Among the lines below, take the one holding "classifies occupational hazards", the one holding "ionizing and non-ionizing", and all lines between them. Set them down exactly.

* Records supplied *
* * * *

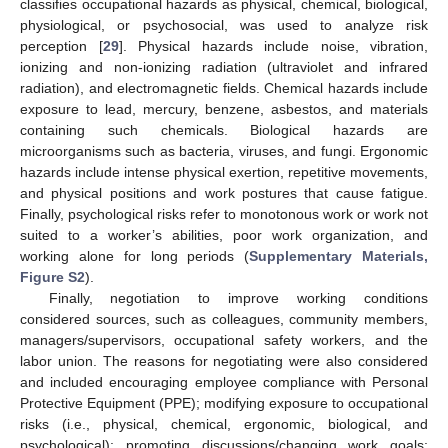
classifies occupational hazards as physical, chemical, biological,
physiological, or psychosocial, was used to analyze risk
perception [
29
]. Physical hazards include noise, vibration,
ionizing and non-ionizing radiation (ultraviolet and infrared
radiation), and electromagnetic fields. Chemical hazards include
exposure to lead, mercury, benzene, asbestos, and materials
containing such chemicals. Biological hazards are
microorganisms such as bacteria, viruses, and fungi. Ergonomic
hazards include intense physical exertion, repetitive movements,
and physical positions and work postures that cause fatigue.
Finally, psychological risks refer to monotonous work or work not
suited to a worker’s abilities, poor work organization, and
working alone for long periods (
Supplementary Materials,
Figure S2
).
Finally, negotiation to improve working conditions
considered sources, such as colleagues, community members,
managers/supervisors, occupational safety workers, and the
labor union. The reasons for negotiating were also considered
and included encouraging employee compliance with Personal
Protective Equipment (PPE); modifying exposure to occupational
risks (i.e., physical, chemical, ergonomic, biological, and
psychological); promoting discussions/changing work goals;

* * * *

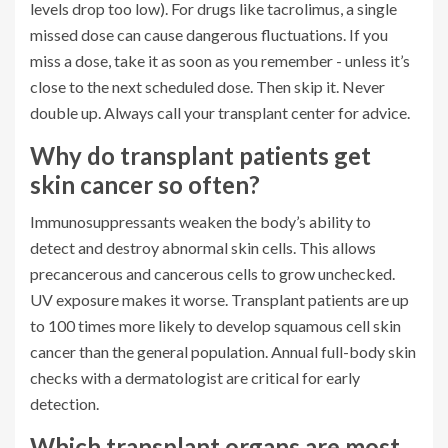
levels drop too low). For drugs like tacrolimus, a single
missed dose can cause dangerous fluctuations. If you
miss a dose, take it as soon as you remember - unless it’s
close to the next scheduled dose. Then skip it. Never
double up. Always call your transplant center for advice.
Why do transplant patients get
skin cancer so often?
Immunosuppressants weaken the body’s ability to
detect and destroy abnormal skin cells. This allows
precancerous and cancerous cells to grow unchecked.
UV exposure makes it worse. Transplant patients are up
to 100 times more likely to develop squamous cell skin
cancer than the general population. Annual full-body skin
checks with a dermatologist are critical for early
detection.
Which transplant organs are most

* * * *

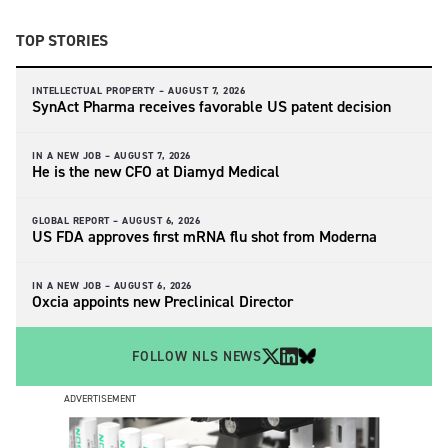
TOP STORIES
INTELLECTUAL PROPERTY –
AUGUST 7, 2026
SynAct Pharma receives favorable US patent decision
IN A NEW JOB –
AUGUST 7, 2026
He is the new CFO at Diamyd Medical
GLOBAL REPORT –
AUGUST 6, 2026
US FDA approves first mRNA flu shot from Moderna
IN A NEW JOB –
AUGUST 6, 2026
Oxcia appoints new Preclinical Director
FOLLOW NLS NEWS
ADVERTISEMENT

* * * *

* The completed task *
classifies occupational hazards as physical, chemical, biological,
physiological, or psychosocial, was used to analyze risk
perception [
29
]. Physical hazards include noise, vibration,
ionizing and non-ionizing radiation (ultraviolet and infrared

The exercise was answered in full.